SiC电力电子器件是我国“新基建”战略的核心技术之一。目前主流SiC芯片连接技术往往引入有机溶剂、生成脆性相、强度低或连接温度及压力高，高温可靠性均存在明显缺陷。针对业内“低温低压连接、高温高强度服役”的迫切需求，本项目合成Cu@Ag核壳粉体，并利用电磁压制技术制备高残余应力的Cu@Ag预成型焊片，通过优化焊片质量和内部残余应力，实现Cu@Ag互连结构的低温、低压、高强度连接。同时结合高温原位表征技术、有限元仿真、分子动力学模拟，跨尺度揭示超高应力-温度耦合作用下Cu@Ag/Cu@Ag界面连接机制，深入理解热压连接下内应力、温度、载荷对Cu@Ag/Cu界面原子扩散迁移行为的影响规律。最后通过高温贮存试验、高低温循环试验，对比相同连接条件下的纳米银模块，验证基于该连接技术的Cu@Ag模块的高温服役可靠性。本研究对突破电力电子器件低温、低压、高强度连接技术具有重要的理论指导意义和工程应用价值。

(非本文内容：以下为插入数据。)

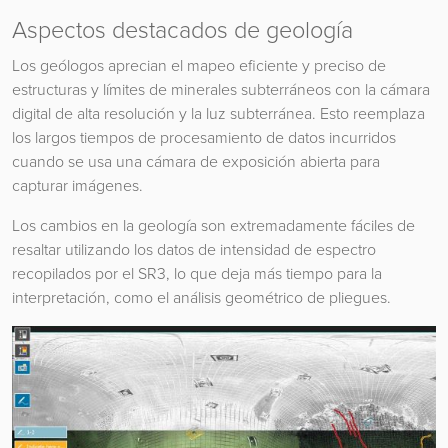
Aspectos destacados de geología
Los geólogos aprecian el mapeo eficiente y preciso de
estructuras y límites de minerales subterráneos con la cámara
digital de alta resolución y la luz subterránea. Esto reemplaza
los largos tiempos de procesamiento de datos incurridos
cuando se usa una cámara de exposición abierta para
capturar imágenes.
Los cambios en la geología son extremadamente fáciles de
resaltar utilizando los datos de intensidad de espectro
recopilados por el SR3, lo que deja más tiempo para la
interpretación, como el análisis geométrico de pliegues.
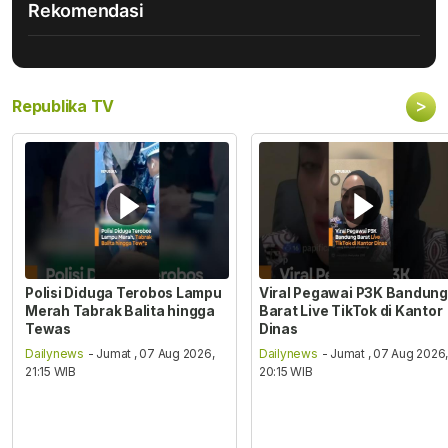
Rekomendasi
>
Republika TV
Polisi Diduga Terobos Lampu
Viral Pegawai P3K Bandung
Merah Tabrak Balita hingga
Barat Live TikTok di Kantor
Tewas
Dinas
Dailynews
- Jumat , 07 Aug 2026,
Dailynews
- Jumat , 07 Aug 2026
21:15 WIB
20:15 WIB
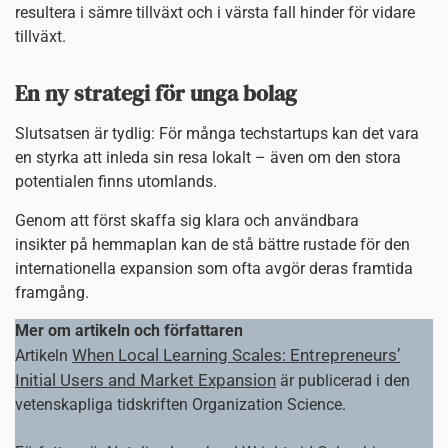
resultera i sämre tillväxt och i värsta fall hinder för vidare
tillväxt.
En ny strategi för unga bolag
Slutsatsen är tydlig: För många techstartups kan det vara
en styrka att inleda sin resa lokalt – även om den stora
potentialen finns utomlands.
Genom att först skaffa sig klara och användbara
insikter på hemmaplan kan de stå bättre rustade för den
internationella expansion som ofta avgör deras framtida
framgång.
Mer om artikeln och författaren
When Local Learning Scales: Entrepreneurs’
Artikeln
Initial Users and Market Expansion
är publicerad i den
vetenskapliga tidskriften Organization Science.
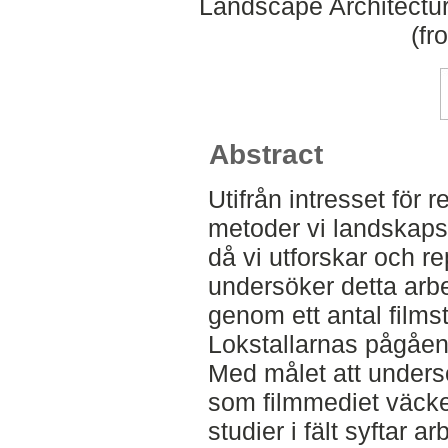
Landscape Architectu
(fr
Abstract
Utifrån intresset för 
metoder vi landskaps
då vi utforskar och r
undersöker detta arbe
genom ett antal filmstud
Lokstallarnas pågåen
Med målet att undersö
som filmmediet väcker
studier i fält syftar ar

SiC power electronic devices are one of the core technologies of China's "new infrastructure" strategy. At present, the main SiC die attach technologies often cause organic solvents residual, brittle phases formation, low strength bonding or high temperature and high pressure bonding. Therefore, their high temperature reliability have obvious drawbacks. A new bonding technology at low temperature and low pressure with high bonding strength and high service temperature is strongly demanded by the industry. In this project, Cu@Ag core-shell powders will be synthesized and then compressed into Cu@Ag solder preform with high residual stress by electromagnetic compaction. By optimizing the quality and residual stress of this solder preform, Cu@Ag die attachment with high strength can be fabricated under low temperature and low pressure joining conditions. Meanwhile, combining high-temperature in-situ microstructure characterization technology, finite element modelling and molecular dynamics simulation, the connection mechanism at Cu@Ag/Cu@Ag interface under ultra-high residual stress/temperature coupling effects can be revealed. Moreover, during thermal compression joining, the influence of internal stress, temperature, loading on the diffusion behaviors of atom at the Cu@Ag/Cu inerface will be understood. Finally, through the high-temperature storage test and high-low temperature cycle test, in comparison to the nano-silver power modules under the same joining condition, the high-temperature service reliability of the Cu@Ag power modules by electromagnetic compaction can be verified. This research shows important theoretical guiding significance and engineering application value in breaking through the joining technology for power electronic devices to achieve high bonding strength under low temperature and low pressure.